Donnerstag, 2. August 2012

Sünde und Buße


Unsere Gleichgültigkeit gegenüber dem wahren Begriff der Sünde beruht auf unserer Verstocktheit gegenüber jedem wahren Sinn für das Heilige. Wo der Sinn für Gott verloren ist, wie könnte da der Sinn für die Beleidigungen, die Gott zugefügt werden, erhalten bleiben?

Das ist aber nicht weniger eine Verarmung unseres Menschentums, als ein Vergessen dessen, was darüber hinausgeht. Wenn die Sünde für uns auf ein vages Trägheitsgesetz zusammenschrumpft, haben wir nicht nur ihren übernatürlichen Charakter aus dem Auge verloren. Wir haben viel mehr ihren menschlichen Charakter vergessen. Wir sehen nicht mehr, dass es sich um einen Akt handelt, bei dem unser Gewissen beteiligt ist, um ein Drama, bei dem unsere Person im Spiel ist. Der aus ihr folgende Zustand erscheint uns daher nur als ein bloßes Unglück, das uns im Grunde fremd ist und dessen Folgen man nur oberflächlich zurechtrücken braucht. Die Wahrheit aber ist, dass es sich um einen Fehler handelt, den man büßen muss.

* _VORGEGEBENE ZEILEN_
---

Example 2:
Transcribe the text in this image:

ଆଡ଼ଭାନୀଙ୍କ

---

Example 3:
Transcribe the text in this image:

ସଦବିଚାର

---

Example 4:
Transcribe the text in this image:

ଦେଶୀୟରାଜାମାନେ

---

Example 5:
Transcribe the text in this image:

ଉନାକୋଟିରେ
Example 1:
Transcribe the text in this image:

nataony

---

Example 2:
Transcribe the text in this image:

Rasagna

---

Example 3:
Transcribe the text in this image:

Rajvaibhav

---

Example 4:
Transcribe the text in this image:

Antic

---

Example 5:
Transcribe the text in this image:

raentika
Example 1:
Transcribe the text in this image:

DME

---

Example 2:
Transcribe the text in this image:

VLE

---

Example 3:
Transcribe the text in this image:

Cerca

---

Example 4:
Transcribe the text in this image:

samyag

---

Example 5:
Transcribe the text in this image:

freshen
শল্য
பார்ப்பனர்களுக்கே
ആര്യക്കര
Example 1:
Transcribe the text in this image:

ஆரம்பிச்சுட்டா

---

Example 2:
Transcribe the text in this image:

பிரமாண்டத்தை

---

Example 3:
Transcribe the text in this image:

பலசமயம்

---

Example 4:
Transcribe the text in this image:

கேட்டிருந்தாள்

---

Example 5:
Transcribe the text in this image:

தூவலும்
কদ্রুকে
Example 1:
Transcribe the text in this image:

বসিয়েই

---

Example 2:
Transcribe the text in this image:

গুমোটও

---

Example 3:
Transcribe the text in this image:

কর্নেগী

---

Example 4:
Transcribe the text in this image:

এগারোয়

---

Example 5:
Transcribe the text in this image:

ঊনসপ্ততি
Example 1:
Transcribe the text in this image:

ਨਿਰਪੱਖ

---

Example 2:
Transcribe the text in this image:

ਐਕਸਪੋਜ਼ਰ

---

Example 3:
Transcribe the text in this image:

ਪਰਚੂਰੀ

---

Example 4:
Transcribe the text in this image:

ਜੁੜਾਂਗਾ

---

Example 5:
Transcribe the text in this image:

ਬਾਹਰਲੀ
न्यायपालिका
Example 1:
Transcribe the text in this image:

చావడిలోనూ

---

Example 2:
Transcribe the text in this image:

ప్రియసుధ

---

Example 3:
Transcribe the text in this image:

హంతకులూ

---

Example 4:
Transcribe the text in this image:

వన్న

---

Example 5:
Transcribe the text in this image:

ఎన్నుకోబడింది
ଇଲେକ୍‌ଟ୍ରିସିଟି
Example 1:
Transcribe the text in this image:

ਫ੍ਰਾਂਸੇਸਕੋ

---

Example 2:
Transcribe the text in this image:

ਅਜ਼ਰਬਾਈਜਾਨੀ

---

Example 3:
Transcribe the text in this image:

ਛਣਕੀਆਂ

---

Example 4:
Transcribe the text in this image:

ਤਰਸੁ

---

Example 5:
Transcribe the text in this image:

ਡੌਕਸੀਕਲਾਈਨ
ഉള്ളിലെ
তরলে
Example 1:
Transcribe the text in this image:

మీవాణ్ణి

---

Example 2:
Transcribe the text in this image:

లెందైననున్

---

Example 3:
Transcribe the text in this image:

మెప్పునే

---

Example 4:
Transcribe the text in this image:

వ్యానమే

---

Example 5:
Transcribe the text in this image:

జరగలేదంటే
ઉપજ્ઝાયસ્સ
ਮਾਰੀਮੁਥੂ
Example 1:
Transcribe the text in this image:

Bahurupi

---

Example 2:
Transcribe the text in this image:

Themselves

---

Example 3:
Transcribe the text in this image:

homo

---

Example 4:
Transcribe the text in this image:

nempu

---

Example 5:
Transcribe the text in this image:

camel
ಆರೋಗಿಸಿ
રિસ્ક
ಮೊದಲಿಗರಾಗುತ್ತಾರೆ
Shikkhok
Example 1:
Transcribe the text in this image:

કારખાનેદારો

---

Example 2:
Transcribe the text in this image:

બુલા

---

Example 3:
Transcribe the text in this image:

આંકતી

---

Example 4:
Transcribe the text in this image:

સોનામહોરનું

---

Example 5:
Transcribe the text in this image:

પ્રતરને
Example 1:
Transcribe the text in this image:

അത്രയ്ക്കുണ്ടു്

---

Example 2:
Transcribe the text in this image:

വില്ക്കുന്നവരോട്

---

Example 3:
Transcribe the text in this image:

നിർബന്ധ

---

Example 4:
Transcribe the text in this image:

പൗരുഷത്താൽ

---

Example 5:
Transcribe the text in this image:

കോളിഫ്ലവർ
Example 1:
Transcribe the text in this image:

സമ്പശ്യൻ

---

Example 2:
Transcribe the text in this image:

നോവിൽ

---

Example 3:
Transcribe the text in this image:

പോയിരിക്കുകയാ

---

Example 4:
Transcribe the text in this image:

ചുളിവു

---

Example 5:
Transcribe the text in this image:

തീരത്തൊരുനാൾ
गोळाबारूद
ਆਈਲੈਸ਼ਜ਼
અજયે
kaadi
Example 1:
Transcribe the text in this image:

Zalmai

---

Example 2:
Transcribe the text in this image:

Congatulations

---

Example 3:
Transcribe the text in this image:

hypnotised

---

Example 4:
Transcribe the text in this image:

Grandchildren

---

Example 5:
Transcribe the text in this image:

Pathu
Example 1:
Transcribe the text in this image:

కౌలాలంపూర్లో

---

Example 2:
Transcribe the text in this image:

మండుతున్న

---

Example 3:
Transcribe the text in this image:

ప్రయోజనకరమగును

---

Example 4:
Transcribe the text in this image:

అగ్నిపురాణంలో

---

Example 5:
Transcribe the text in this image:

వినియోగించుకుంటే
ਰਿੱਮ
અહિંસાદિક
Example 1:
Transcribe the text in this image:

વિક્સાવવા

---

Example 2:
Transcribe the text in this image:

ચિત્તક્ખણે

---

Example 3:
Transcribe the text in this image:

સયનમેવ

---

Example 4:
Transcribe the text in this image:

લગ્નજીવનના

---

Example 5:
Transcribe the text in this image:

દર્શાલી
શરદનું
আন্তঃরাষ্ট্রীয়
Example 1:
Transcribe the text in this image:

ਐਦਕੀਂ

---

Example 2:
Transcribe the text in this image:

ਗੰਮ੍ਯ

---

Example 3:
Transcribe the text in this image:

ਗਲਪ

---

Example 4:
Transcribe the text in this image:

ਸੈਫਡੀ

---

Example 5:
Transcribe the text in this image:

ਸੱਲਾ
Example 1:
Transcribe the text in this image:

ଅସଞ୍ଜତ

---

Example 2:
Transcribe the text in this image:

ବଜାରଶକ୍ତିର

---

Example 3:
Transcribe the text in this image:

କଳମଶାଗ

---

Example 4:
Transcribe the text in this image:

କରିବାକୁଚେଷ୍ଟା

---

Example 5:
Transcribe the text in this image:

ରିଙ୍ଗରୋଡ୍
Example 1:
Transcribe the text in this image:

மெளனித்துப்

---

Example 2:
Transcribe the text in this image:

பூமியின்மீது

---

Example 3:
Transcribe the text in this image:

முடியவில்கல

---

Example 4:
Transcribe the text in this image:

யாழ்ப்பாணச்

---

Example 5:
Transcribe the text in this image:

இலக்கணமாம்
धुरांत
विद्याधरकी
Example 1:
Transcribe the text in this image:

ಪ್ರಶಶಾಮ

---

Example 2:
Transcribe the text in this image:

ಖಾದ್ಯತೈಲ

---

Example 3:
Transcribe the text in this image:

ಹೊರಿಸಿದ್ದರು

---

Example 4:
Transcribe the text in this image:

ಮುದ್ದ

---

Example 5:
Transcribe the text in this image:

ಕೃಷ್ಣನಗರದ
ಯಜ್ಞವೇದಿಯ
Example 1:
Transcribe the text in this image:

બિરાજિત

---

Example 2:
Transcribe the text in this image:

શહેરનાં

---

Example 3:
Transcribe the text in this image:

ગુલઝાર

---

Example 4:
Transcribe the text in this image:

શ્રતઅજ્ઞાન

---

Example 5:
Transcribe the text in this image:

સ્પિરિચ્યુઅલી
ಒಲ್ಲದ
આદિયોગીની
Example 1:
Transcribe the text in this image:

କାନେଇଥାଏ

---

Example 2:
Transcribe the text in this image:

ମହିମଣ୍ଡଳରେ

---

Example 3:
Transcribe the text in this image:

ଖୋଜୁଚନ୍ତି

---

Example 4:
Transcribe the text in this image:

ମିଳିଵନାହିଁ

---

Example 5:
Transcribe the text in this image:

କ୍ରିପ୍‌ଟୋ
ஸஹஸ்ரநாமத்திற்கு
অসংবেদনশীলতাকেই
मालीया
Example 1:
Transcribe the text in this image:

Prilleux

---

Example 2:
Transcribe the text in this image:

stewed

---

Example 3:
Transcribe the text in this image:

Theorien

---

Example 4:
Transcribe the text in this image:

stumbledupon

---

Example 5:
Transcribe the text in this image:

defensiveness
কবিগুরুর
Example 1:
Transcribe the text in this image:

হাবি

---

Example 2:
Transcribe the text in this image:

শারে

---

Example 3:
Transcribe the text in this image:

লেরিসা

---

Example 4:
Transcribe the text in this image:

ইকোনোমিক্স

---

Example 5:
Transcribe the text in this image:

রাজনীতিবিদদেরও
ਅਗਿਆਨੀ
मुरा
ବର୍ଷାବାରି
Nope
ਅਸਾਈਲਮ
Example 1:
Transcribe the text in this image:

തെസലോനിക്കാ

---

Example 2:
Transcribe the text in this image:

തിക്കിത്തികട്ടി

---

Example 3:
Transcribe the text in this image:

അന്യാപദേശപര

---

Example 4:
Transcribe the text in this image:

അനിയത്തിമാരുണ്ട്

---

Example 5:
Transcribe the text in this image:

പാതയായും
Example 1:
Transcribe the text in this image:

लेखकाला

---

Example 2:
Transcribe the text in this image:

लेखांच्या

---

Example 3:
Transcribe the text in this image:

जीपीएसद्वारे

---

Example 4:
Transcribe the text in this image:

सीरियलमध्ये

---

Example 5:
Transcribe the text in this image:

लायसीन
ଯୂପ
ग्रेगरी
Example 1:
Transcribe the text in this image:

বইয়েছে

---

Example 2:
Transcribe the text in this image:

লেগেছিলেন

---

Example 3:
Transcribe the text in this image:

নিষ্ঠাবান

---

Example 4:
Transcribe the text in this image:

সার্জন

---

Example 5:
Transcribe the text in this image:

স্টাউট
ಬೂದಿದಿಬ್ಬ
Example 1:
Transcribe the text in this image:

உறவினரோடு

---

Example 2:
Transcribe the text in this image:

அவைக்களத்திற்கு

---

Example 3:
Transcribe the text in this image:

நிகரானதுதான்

* _AUFGABEN_
(1) Schreiben Sie aus dem Text über Sünde und Buße die Stelle zwischen "Das ist aber" und "man büßen muss." einschließlich wortgetreu ab.
(2) Warum erscheint uns laut dem Text über Sünde und Buße der aus der Sünde folgende Zustand nur als bloßes Unglück? Antworten Sie in ein bis drei Sätzen.
(3) Führen Sie den Text über Sünde und Buße weiter, wo er aufhört.
Für die Bearbeitung braucht man die Zeilen nicht.

* _LÖSUNGEN_
(1)
Das ist aber nicht weniger eine Verarmung unseres Menschentums, als ein Vergessen dessen, was darüber hinausgeht. Wenn die Sünde für uns auf ein vages Trägheitsgesetz zusammenschrumpft, haben wir nicht nur ihren übernatürlichen Charakter aus dem Auge verloren. Wir haben viel mehr ihren menschlichen Charakter vergessen. Wir sehen nicht mehr, dass es sich um einen Akt handelt, bei dem unser Gewissen beteiligt ist, um ein Drama, bei dem unsere Person im Spiel ist. Der aus ihr folgende Zustand erscheint uns daher nur als ein bloßes Unglück, das uns im Grunde fremd ist und dessen Folgen man nur oberflächlich zurechtrücken braucht. Die Wahrheit aber ist, dass es sich um einen Fehler handelt, den man büßen muss.

(2) Wir sehen nicht mehr, dass die Sünde ein Akt ist, an dem unser Gewissen beteiligt ist, ein Drama, bei dem unsere Person im Spiel ist. Weil wir diesen menschlichen Charakter vergessen haben, halten wir den Zustand für ein Unglück, das uns im Grunde fremd ist.

(3)
Keine noch so heroischen Vorsichtsmaßnahmen, keine übernatürlich weisen Rezepte können ihn wiedergutmachen. Zum ersten gehören die Grundverzichte des Mönchslebens, zum zweiten die Einsamkeit und das Schweigen, solange man sie noch nicht ausdrücklich an die persönliche Bekehrung: an die Buße, gebunden hat. Man würde die Wirklichkeit, die es in dem Begriff Buße zu sehen gilt, und ihre Beziehung zu allem, was im Leben des Mönchs an Abtötung inbegriffen ist, aushöhlen.

(Aus dem Kapitel: Busse und Abtötung, in: Louis Bouyer, Vom Geist des Mönchtums, Otto Müller Verlag 1958, S.211)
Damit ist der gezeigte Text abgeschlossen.